══ Exercise input ══

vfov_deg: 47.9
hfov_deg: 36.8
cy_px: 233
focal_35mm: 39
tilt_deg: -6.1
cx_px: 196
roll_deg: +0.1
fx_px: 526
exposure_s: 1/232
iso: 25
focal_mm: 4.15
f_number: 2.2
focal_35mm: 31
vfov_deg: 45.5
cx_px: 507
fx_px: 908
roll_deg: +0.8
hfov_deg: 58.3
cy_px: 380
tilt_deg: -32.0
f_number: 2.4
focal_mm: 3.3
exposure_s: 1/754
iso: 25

═══
══ Exercise input ══

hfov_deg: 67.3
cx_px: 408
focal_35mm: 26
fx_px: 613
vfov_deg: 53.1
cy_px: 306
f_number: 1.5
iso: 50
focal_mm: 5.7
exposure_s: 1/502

═══
══ Exercise input ══

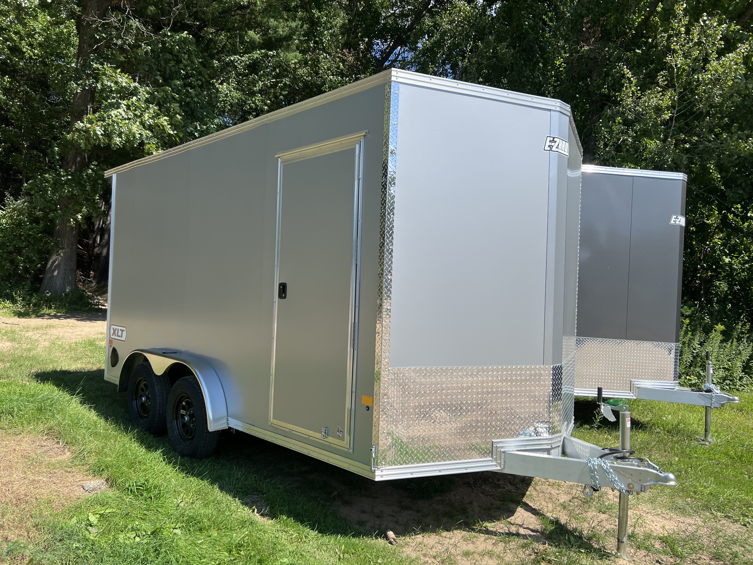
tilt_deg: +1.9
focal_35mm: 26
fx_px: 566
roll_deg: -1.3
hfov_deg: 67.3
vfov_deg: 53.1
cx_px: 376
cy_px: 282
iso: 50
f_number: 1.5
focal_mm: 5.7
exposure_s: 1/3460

═══

Task instructions
Given the data above, transcribe exactly the lines from the one containing "tilt_deg: +1.9" down to the one containing "exposure_s: 1/3460", and no others.

The completed task
tilt_deg: +1.9
focal_35mm: 26
fx_px: 566
roll_deg: -1.3
hfov_deg: 67.3
vfov_deg: 53.1
cx_px: 376
cy_px: 282
iso: 50
f_number: 1.5
focal_mm: 5.7
exposure_s: 1/3460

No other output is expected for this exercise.